Despite the high rate of pregnancy complications in women in their 50s, the birth outcomes are generally good, says a new study.
"No severe birth defects related to premature delivery occurred among the babies born to the women in a study, even though the premature birth rate was high," said researchers.
Women who contemplate a pregnancy in their 50s need to be made aware that they face increased health risk and so do their babies.
That doesn't mean that late-life pregnancies should not be attempted, researcher Russell Kirby of the University of Alabama at Birmingham said. Kirby was a researcher on one of the few other published studies to examine birth outcomes among women 50 and older.
Researchers from Israel's Sheba Medical Centre studied women who gave birth in their sixth decade and beyond and found that they had a much higher risk of pregnancy and delivery-related complications than women who gave birth in their mid- to late 40s, reported the online edition of health magazine WebMD.
The older women in the study were hospitalised during pregnancy almost three times as often as the 45- to 49-year-old women, and twice as many delivered low-birth-weight babies.
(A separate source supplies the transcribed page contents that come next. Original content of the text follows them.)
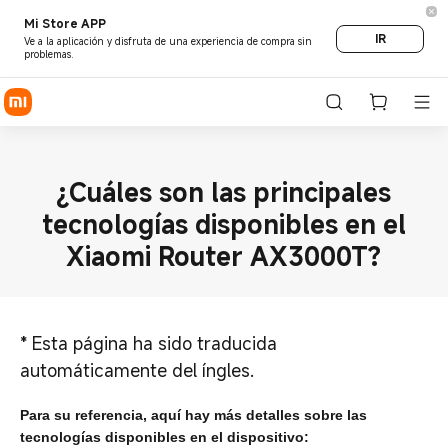
Mi Store APP
IR
Ve a la aplicación y disfruta de una experiencia de compra sin
problemas.
¿Cuáles son las principales
tecnologías disponibles en el
Xiaomi Router AX3000T?
*
Esta página ha sido traducida
automáticamente del íngles.
Para su referencia, aquí hay más detalles sobre las
tecnologías disponibles en el dispositivo: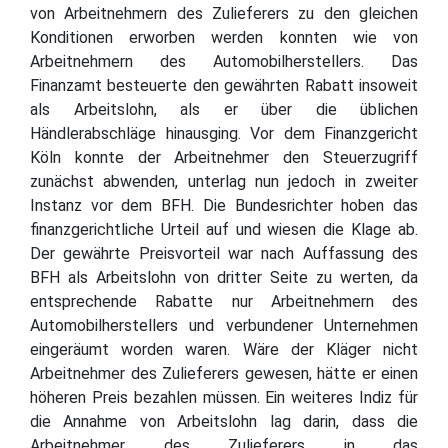
von Arbeitnehmern des Zulieferers zu den gleichen
Konditionen erworben werden konnten wie von
Arbeitnehmern des Automobilherstellers. Das
Finanzamt besteuerte den gewährten Rabatt insoweit
als Arbeitslohn, als er über die üblichen
Händlerabschläge hinausging. Vor dem Finanzgericht
Köln konnte der Arbeitnehmer den Steuerzugriff
zunächst abwenden, unterlag nun jedoch in zweiter
Instanz vor dem BFH. Die Bundesrichter hoben das
finanzgerichtliche Urteil auf und wiesen die Klage ab.
Der gewährte Preisvorteil war nach Auffassung des
BFH als Arbeitslohn von dritter Seite zu werten, da
entsprechende Rabatte nur Arbeitnehmern des
Automobilherstellers und verbundener Unternehmen
eingeräumt worden waren. Wäre der Kläger nicht
Arbeitnehmer des Zulieferers gewesen, hätte er einen
höheren Preis bezahlen müssen. Ein weiteres Indiz für
die Annahme von Arbeitslohn lag darin, dass die
Arbeitnehmer des Zulieferers in das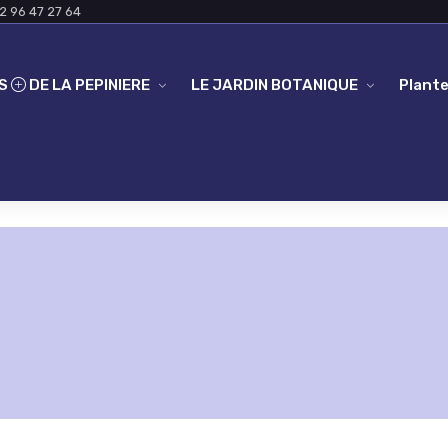
2 96 47 27 64
ES
DE LA PEPINIERE
LE JARDIN BOTANIQUE
Plante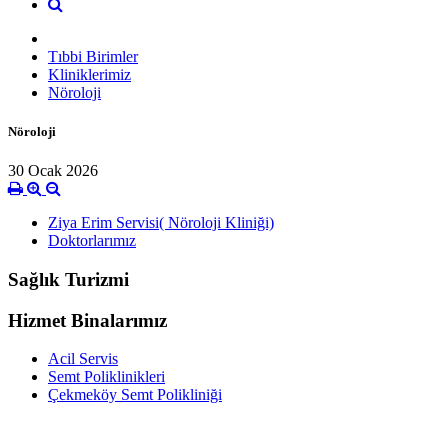
Tıbbi Birimler
Kliniklerimiz
Nöroloji
Nöroloji
30 Ocak 2026
Ziya Erim Servisi( Nöroloji Kliniği)
Doktorlarımız
Sağlık Turizmi
Hizmet Binalarımız
Acil Servis
Semt Poliklinikleri
Çekmeköy Semt Polikliniği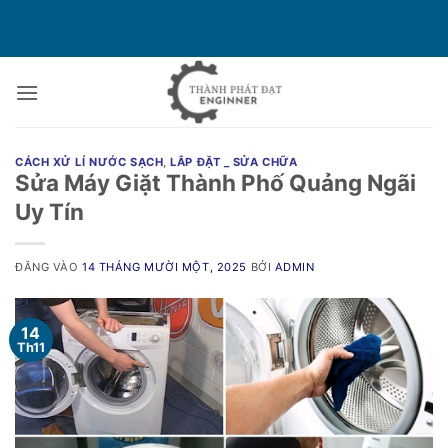
Bỏ
qua
nội
dung
CÁCH XỬ LÍ NƯỚC SẠCH
,
LẮP ĐẶT _ SỬA CHỮA
Sửa Máy Giặt Thành Phố Quảng Ngãi
Uy Tín
ĐĂNG VÀO
14 THÁNG MƯỜI MỘT, 2025
BỞI
ADMIN
14
Th11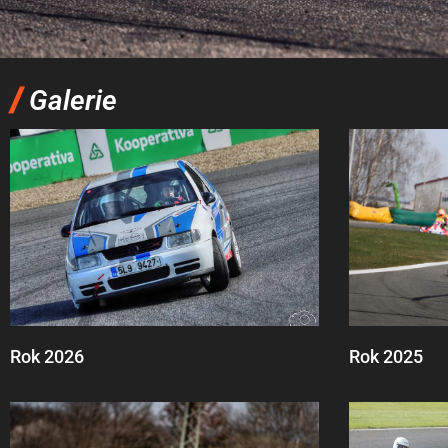
/
Galerie
Rok 2026
Rok 2025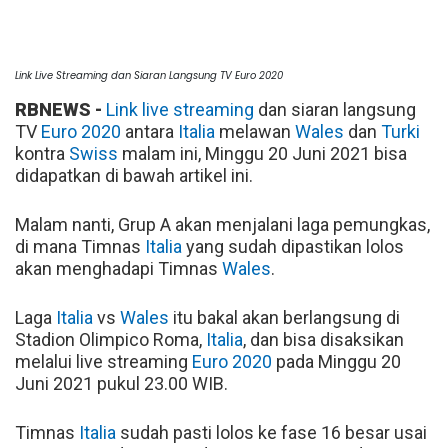
Link Live Streaming dan Siaran Langsung TV Euro 2020
RBNEWS -
Link live streaming
dan siaran langsung
TV
Euro 2020
antara
Italia
melawan
Wales
dan
Turki
kontra
Swiss
malam ini, Minggu 20 Juni 2021 bisa
didapatkan di bawah artikel ini.
Malam nanti, Grup A akan menjalani laga pemungkas,
di mana Timnas
Italia
yang sudah dipastikan lolos
akan menghadapi Timnas
Wales
.
Laga
Italia
vs
Wales
itu bakal akan berlangsung di
Stadion Olimpico Roma,
Italia
, dan bisa disaksikan
melalui live streaming
Euro 2020
pada Minggu 20
Juni 2021 pukul 23.00 WIB.
Timnas
Italia
sudah pasti lolos ke fase 16 besar usai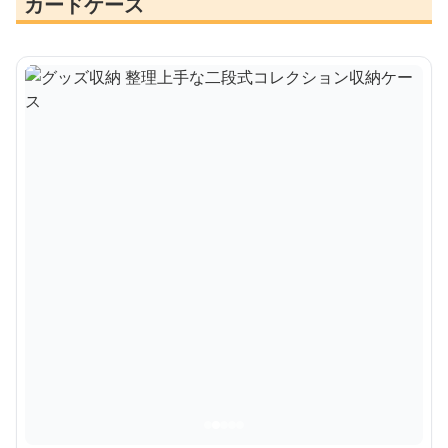
カードケース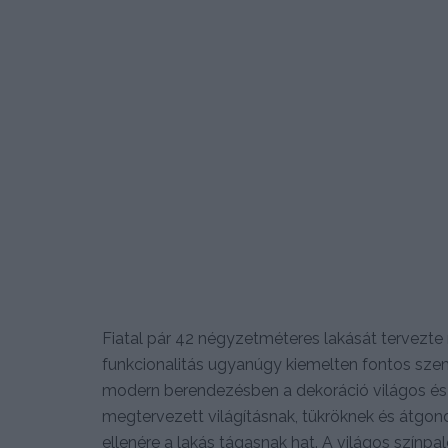
Fiatal pár 42 négyzetméteres lakását tervezt
funkcionalitás ugyanúgy kiemelten fontos szemp
modern berendezésben a dekoráció világos és 
megtervezett világításnak, tükröknek és átgond
ellenére a lakás tágasnak hat. A világos színpa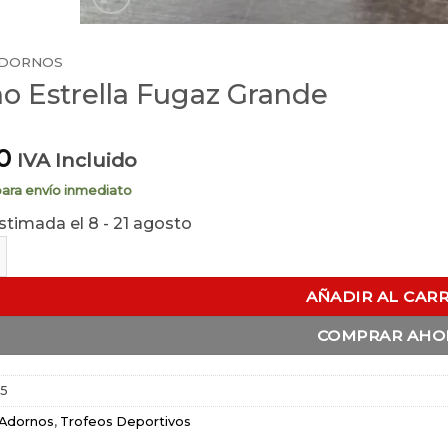
DORNOS
o Estrella Fugaz Grande
0
IVA Incluido
para envío inmediato
stimada el 8 - 21 agosto
rella Fugaz Grande cantidad
AÑADIR AL CAR
COMPRAR AHO
5
Adornos
,
Trofeos Deportivos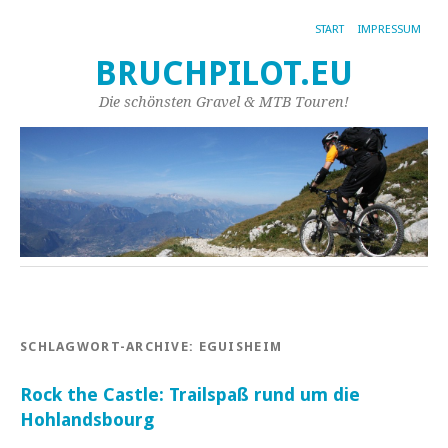
START
IMPRESSUM
BRUCHPILOT.EU
Die schönsten Gravel & MTB Touren!
SCHLAGWORT-ARCHIVE:
EGUISHEIM
Rock the Castle: Trailspaß rund um die
Hohlandsbourg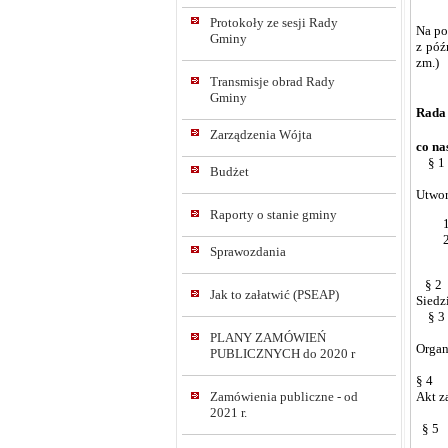
Protokoły ze sesji Rady
Na po
Gminy
z póź
zm.)
Transmisje obrad Rady
Gminy
Rada 
Zarządzenia Wójta
co na
§ 1
Budżet
Utwor
Raporty o stanie gminy
Sprawozdania
§ 2
Jak to załatwić (PSEAP)
Siedz
§ 3
PLANY ZAMÓWIEŃ
Organ
PUBLICZNYCH do 2020 r
§ 4
Zamówienia publiczne - od
Akt z
2021 r.
§ 5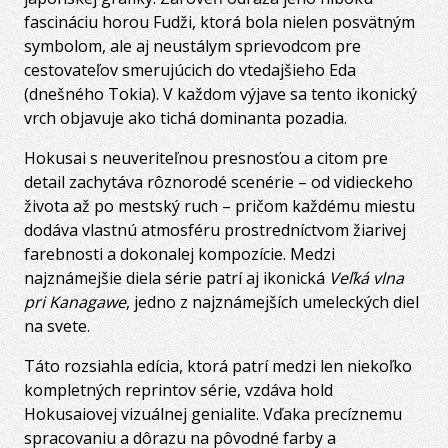
fascináciu horou Fudži, ktorá bola nielen posvätným
symbolom, ale aj neustálym sprievodcom pre
cestovateľov smerujúcich do vtedajšieho Eda
(dnešného Tokia). V každom výjave sa tento ikonický
vrch objavuje ako tichá dominanta pozadia.
Hokusai s neuveriteľnou presnosťou a citom pre
detail zachytáva rôznorodé scenérie – od vidieckeho
života až po mestský ruch – pričom každému miestu
dodáva vlastnú atmosféru prostredníctvom žiarivej
farebnosti a dokonalej kompozície. Medzi
najznámejšie diela série patrí aj ikonická
Veľká vlna
pri Kanagawe
, jedno z najznámejších umeleckých diel
na svete.
Táto rozsiahla edícia, ktorá patrí medzi len niekoľko
kompletných reprintov série, vzdáva hold
Hokusaiovej vizuálnej genialite. Vďaka precíznemu
spracovaniu a dôrazu na pôvodné farby a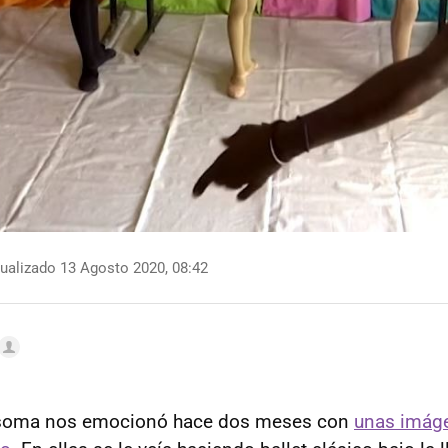
ualizado 13 Agosto 2020, 08:42
oma nos emocionó hace dos meses con
unas imáge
The researchers characterised the findings among women 50 and older as "disturbing".
Over half of the age 50-plus mothers-to-be (63 percent) were hospitalised during pregnancy, compared with 22 percent who were younger than 50.
And 61 percent of the age 50-plus women delivered low-birth-weight babies, compared with 32 percent of women between the ages of 45 and 49.
"I would be a strong advocate of patient choice in this matter, but women have to know the risks," Kirby said.